More recently, Eken et al. (2017) evaluated the protective role of methanolic extract of cherry laurel against dimethoate-induced liver damage and oxidative stress in vivo. Their results showed that pre- and post-treatment with cherry laurel extract significantly reduced the activity of alanine aminotransferase (ALT) and aspartate aminotransferase (AST) as well as total bilirubin level compared to the control group. Besides, administration of cherry laurel extract also normalized total antioxidant status by increasing the enzymatic activities of superoxide dismutase, catalase and glutathione peroxidase, reducing the malondialdehyde level, and DNA damage significantly (Eken et al., 2017). Supplementation with cherry laurel extract protected liver against hepatotoxicity by improving the structural integrity of hepatocyte cell membrane and regeneration of damaged liver cells, thus maintaining normal hepatic physiology. The liver-protective effects of cherry laurel extract were comparable to the positive control, vitamin C (Eken et al., 2017).

The antimicrobiall effects of methanolic extract of cherry laurel against five microbial strains including Gram-positive bacteria (Bacillus cereus and Staphylococcus aureus) and Gram-negative bacteria (Escherichia coli, Klebsiella pneumoniae, and Pseudomonas aeruginosa) was determined by Ayla et al. (2019), using agar diffusion method. Cherry laurel extract exhibited potential inhibitory activities against growth of the five tested human pathogenic microbes where there were no significant differences between the antimicrobial effects between Gram-positive and Gram-negative bacteria. In addition, cherry laurel extract was also investigated for wound healing effects in excisional wound mice model for ten days. Results demonstrated that topical application of cherry laurel extract on wound area accelerated wound contraction rate and enhanced epithelialization and angiogenesis in the wound healing compared to the control group (Ayla et al., 2019).
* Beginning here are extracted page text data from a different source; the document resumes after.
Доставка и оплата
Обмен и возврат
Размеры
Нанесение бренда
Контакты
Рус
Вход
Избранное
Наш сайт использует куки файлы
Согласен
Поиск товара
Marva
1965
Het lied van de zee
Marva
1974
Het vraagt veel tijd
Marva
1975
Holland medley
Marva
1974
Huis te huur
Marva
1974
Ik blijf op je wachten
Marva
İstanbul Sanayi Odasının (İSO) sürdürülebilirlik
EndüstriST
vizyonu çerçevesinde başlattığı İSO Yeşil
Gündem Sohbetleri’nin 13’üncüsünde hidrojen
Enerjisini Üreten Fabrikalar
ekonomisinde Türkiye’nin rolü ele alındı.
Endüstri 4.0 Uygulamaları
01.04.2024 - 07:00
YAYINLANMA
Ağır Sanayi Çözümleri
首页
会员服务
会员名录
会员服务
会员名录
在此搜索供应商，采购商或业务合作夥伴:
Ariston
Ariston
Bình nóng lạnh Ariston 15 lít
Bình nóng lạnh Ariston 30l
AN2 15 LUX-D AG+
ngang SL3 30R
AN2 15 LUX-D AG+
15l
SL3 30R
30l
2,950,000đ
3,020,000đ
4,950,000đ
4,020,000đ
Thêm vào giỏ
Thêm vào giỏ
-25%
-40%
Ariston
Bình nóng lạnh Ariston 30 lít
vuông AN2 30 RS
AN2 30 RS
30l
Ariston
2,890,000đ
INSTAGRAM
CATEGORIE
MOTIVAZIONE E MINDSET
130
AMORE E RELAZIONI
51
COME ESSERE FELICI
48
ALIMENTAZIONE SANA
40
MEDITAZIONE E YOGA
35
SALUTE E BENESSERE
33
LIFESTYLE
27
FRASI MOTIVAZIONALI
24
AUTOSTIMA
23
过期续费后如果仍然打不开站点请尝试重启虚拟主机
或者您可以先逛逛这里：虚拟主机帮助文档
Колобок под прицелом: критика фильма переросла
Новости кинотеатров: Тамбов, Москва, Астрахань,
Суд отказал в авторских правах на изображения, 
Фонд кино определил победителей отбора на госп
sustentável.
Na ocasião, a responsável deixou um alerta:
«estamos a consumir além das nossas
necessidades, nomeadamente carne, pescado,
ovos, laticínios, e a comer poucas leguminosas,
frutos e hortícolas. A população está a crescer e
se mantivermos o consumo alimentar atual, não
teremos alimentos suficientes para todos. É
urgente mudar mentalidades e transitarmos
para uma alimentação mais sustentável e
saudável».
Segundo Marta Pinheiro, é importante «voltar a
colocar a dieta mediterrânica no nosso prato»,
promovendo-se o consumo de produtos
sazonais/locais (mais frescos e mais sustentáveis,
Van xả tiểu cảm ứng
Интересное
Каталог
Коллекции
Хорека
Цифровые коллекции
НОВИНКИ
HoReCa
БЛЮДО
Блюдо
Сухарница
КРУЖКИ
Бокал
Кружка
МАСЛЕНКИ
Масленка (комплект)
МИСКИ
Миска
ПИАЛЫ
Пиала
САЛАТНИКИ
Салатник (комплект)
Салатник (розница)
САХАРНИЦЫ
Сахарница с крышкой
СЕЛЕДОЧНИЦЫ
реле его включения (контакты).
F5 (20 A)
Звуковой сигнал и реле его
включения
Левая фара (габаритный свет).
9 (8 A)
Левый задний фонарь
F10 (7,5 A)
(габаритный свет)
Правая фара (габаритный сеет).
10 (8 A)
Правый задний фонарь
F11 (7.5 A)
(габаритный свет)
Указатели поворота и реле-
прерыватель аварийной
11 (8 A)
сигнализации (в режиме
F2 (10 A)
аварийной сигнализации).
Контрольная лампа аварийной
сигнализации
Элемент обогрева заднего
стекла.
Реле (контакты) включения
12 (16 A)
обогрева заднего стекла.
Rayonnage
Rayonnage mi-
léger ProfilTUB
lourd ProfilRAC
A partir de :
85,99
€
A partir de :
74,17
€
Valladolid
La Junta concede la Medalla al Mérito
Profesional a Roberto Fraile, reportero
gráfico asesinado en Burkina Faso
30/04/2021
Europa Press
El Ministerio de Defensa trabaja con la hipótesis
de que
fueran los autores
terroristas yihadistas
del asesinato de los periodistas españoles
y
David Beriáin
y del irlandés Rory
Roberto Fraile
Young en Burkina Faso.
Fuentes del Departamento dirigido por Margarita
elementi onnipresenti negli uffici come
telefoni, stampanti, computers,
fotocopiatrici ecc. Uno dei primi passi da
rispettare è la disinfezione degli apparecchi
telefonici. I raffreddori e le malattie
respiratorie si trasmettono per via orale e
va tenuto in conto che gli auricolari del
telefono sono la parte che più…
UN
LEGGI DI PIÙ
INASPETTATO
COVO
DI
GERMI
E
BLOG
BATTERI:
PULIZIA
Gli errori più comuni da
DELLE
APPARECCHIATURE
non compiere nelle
The authors postulated that the antioxidant and antimicrobial effects of cherry laurel contributed to the wound healing effects.

Finally, Bayrambaş et al. (2019) investigated the cytotoxic effect of methanolic extract of three cherry laurel varieties on HCT 116 human colon cancer cell line. Treatment with 61K04 variety prevented the growth of cancer cells (55% apoptosis), followed by 61K05 (27% apoptosis), and 55K06 (36.9% apoptosis) varieties. In another study, Demir et al. (2017) reported that dimethyl sulphoxide extract of cherry laurel exhibited potential cytotoxic effect on human colon cancer cells (WiDr) and human lung cancer cells (A549) in vitro. However, cherry laurel extract did not show any effect on the cell viability of human prostate cancer cells (PC-3), hepatocarcinoma cells (HepG2), cervix adenocarcinoma cells (HeLa), and breast adenocarcinoma cells (MCF-7). These findings should be validated in animal models to provide better indication of the use of cherry laurel extract in preventing severity of various types of cancer.

6. Conclusion▴Top 

The available data to date reveal that cherry laurel is rich in antioxidant phenolics and possesses strong radical scavenging activity. It is a good source of nutrients and polyphenols (mainly phenolic acids, anthocyanins, and flavan-3-ols). Limited data exist in the literature on the detailed polyphenol profiles of cherry laurel. Further research is warranted to identify other polyphenols present in cherry laurel such as anthocyanins, ellagitannins, and proanthocyanidins as well as to adressing its health benefits using well-designed human clinical trials.